## WHAT THE TASK REQUIRES
Reproduce the closing part of the entries exactly: the line with "Fatigue-type muscle pain" and all lines after it, ending with the last line, and nothing else.

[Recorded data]
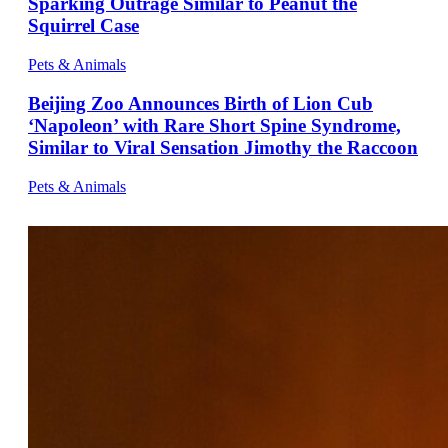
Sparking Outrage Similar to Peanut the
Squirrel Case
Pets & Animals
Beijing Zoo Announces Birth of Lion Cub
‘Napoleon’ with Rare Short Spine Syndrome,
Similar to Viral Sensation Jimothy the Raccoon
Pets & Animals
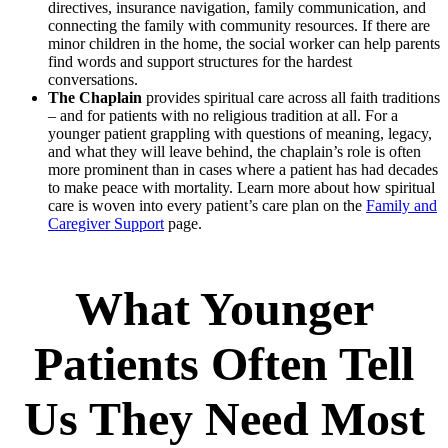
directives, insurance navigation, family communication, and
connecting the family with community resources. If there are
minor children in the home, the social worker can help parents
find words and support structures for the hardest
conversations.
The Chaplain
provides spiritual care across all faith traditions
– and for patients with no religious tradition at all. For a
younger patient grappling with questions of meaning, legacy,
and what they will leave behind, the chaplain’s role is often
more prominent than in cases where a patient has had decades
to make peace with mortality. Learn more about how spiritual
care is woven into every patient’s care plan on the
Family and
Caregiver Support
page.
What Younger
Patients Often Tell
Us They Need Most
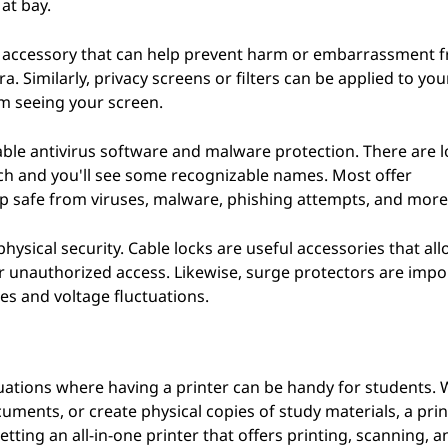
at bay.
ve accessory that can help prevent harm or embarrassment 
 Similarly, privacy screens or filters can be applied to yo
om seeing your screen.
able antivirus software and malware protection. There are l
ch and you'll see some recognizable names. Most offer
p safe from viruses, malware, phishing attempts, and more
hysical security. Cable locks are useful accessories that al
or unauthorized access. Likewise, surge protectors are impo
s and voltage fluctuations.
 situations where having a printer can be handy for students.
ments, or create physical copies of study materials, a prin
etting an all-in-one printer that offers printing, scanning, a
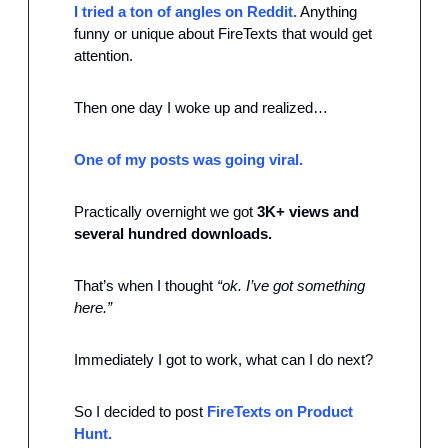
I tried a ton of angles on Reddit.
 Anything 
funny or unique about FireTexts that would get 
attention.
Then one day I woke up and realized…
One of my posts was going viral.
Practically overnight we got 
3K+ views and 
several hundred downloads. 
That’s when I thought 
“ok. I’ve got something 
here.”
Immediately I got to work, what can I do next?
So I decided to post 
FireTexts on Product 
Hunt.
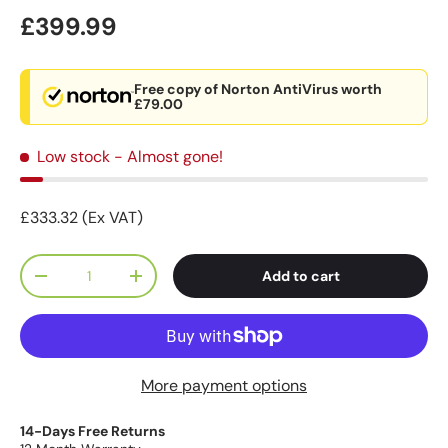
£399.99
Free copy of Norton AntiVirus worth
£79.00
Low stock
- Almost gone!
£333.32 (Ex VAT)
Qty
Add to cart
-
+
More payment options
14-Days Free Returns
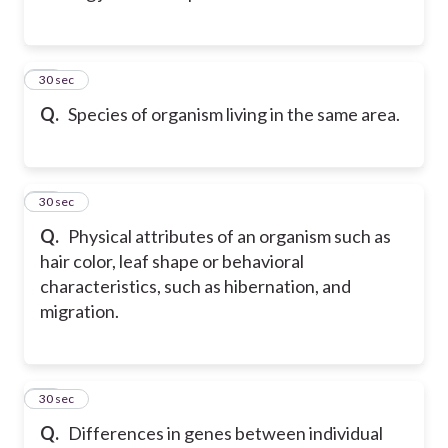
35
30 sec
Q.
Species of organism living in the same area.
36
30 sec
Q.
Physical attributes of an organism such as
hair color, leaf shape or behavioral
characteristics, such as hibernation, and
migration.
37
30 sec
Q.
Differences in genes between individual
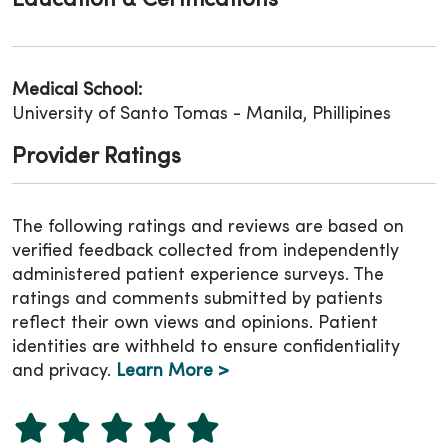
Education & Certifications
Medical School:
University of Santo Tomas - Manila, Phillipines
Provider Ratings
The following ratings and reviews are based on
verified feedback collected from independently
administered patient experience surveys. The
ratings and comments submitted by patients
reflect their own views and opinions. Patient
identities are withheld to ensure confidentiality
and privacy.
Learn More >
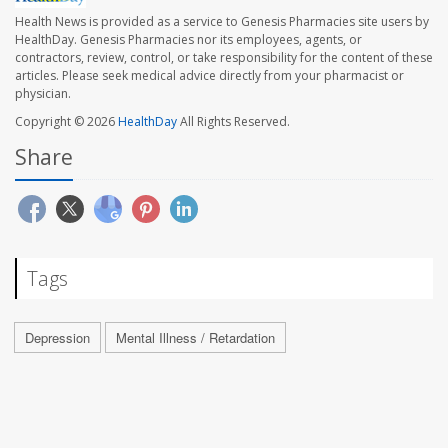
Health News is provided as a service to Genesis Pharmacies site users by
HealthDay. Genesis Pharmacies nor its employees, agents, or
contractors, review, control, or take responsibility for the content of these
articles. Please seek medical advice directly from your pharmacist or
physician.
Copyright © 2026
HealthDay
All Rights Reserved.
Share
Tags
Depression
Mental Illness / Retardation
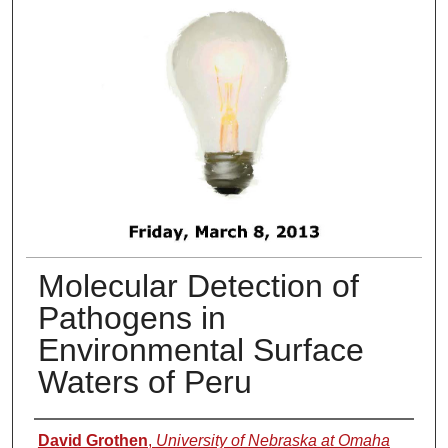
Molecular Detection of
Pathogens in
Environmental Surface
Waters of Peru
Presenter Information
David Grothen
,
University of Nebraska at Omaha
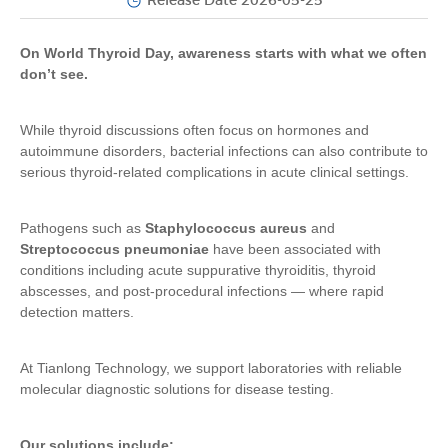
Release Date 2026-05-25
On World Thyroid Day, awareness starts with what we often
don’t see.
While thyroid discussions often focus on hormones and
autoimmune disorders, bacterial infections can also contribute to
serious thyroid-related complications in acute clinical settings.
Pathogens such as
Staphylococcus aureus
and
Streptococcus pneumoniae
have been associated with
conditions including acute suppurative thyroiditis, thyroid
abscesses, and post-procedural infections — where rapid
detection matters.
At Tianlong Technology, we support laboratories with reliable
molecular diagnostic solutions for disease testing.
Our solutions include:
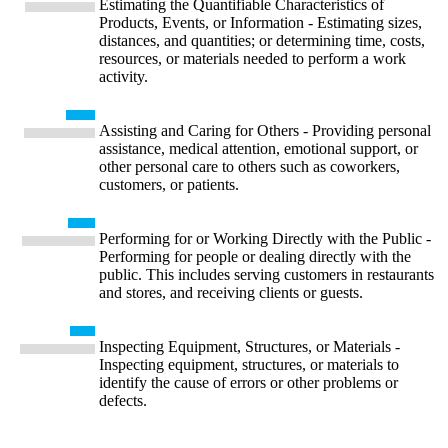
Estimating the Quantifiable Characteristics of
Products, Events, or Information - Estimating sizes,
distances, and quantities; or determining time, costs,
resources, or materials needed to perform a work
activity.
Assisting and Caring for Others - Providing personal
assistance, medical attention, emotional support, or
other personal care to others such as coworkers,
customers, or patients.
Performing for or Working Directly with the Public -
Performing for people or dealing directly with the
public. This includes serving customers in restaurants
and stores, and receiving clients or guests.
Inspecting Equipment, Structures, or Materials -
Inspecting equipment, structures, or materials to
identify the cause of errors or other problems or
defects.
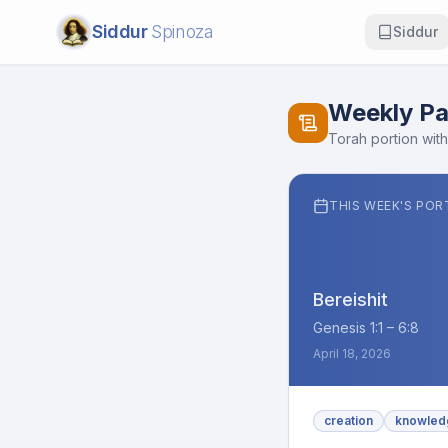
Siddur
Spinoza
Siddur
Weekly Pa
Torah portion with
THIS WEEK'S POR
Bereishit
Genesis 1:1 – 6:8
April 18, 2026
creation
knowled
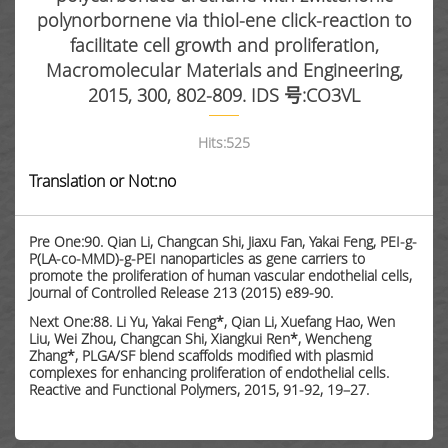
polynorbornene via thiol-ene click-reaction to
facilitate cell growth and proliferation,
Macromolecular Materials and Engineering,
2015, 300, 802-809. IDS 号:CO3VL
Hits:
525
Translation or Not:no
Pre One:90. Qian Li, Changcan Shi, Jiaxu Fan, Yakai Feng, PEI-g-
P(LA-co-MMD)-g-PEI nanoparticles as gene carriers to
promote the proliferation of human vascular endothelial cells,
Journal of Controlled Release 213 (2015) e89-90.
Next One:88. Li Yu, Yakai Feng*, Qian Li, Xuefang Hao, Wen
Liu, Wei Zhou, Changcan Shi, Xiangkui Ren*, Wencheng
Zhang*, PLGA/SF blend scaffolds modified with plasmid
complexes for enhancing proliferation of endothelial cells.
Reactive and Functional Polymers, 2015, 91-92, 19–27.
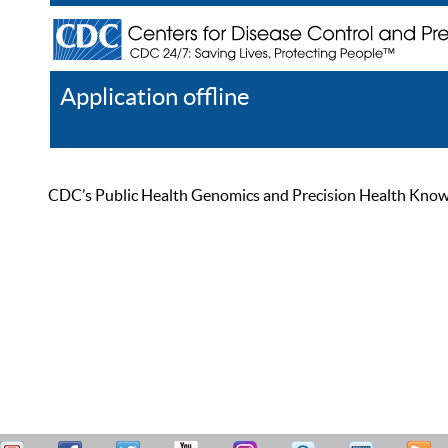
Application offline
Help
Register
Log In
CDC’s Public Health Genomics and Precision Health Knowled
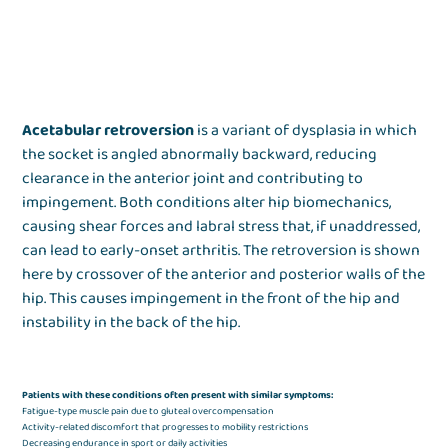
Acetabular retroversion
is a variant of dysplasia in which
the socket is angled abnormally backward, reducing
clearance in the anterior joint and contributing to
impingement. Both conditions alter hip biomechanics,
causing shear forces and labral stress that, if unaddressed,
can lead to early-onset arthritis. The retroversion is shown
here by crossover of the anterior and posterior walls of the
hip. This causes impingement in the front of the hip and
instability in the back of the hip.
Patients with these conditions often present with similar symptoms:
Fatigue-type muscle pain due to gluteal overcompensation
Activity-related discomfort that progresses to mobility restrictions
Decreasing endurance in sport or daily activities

## TASK RESPONSE
Fatigue-type muscle pain due to gluteal overcompensation
Activity-related discomfort that progresses to mobility restrictions
Decreasing endurance in sport or daily activities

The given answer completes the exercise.